Fiction Reviews


Dark Diamond

(2025) Neal Asher, Tor, £22, hrdbk, xv+671pp, ISBN 978-1-03793-3
Pyr, US$28.95, trdpbk, xv+671pp, ISBN 978-1-645-06089-5

 

More expansive space opera from Neil Asher with some familiar characters in familiar-ish settings wreaking mayhem as they counter the universe’s seemingly random (and relentless) attempts to destroy them. This is the first novel in a new trilogy, Time’s Shadow, and is set in his well-trodden Polity universe. In this far-future, artificial intelligences (AIs) are in charge of key decision making. It’s a galaxy full of ancient, dangerous tech (The Jain), genetic and mechanical enhancements, a virus (Spatterjay) that generates inhuman strength, but at a cost, and the aggressive Prador. It’s also a galaxy where everything moves at pace and the threats are relentless.

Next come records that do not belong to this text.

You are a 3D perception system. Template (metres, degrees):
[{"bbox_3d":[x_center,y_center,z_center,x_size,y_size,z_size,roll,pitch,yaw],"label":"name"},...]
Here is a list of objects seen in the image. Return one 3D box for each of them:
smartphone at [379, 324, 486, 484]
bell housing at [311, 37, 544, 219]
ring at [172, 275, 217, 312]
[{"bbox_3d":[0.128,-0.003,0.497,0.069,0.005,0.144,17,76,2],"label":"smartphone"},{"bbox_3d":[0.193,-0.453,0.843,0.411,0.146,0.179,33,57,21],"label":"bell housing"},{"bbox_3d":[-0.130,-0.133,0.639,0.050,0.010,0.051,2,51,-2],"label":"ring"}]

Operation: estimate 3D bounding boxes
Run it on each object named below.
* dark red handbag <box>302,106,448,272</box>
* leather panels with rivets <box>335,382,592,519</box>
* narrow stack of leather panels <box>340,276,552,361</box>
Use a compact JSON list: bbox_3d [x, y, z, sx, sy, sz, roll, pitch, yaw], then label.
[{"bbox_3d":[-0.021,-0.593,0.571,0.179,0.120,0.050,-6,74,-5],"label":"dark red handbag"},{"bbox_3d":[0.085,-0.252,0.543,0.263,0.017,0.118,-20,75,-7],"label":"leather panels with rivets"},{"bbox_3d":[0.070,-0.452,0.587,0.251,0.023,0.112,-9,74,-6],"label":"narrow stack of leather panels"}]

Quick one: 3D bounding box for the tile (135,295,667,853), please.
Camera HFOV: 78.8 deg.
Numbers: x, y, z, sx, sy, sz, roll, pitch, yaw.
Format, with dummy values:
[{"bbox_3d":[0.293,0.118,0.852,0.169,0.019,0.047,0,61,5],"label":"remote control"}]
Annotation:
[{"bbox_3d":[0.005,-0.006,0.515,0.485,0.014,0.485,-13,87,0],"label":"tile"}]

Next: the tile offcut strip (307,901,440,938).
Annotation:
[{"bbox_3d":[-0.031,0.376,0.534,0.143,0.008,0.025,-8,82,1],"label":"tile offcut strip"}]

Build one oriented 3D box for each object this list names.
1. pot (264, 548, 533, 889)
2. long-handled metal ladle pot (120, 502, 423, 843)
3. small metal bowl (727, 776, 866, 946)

There are temporal irregularities, connected to Captain Blite, whose timeline resets every time he is about to get killed (which is often, since someone really wants to kill him). The reset connects to an object he’s acquired: a black diamond, now embedded in his head (remnant of a once super-powerful AI), which appears to protect him. Some of the superhuman and superbright entities in this universe are aware of the anomalies and seek out the cause – such as a malevolent independent AI, Straeger, and Polity agent Ian Cormac. Cormac has appeared in many Asher novels back to 2001’s Gridlinked and also The Line War and Shadow of the Scorpian both 2008. His job is to seek out and eliminate chaos wherever he finds it. At this point in his improbable career Cormac can jump between different points as if he’s wearing his own private wormhole generator and has enhanced abilities. He needs too – because he’s one step behind Blite at every turn and in need of answers. Sick of his often painful near death experiences, Blite tries to find out what’s going on – starting with a woman who initially steals the diamond but is forced to give it back by the diamond itself. And Cormac, giving chase, finds one of his teleportation jumps goes badly wrong leaving him trapped and in danger. Cue very large and extremely destructive weapons, extensive and seemingly endless battles, devastating explosions and general mayhem.

There’s a glossary at the start of this novel to bring people up to speed in all this but, frankly, it isn’t enough. The characterisation in this novel is too thin to really flesh out what has become over the years an extensive back story, so most of the characters here don’t really stand out, which is a shame. But potential new Asher converts should start with Gridlinked and work up to Dark Diamond after they’ve done their homework. The comparison authors here would be Peter F Hamilton and Alastair Reynolds, though Asher’s frequent viewpoint shifts make the action in Dark Diamond somewhat harder to follow than the stories of those masters of the arts, and the various fights and confrontations often feel like a confusing melange, robbed of any real tension. And more of the same to come. Asher fans will love it. I’m less convinced about the rest of us.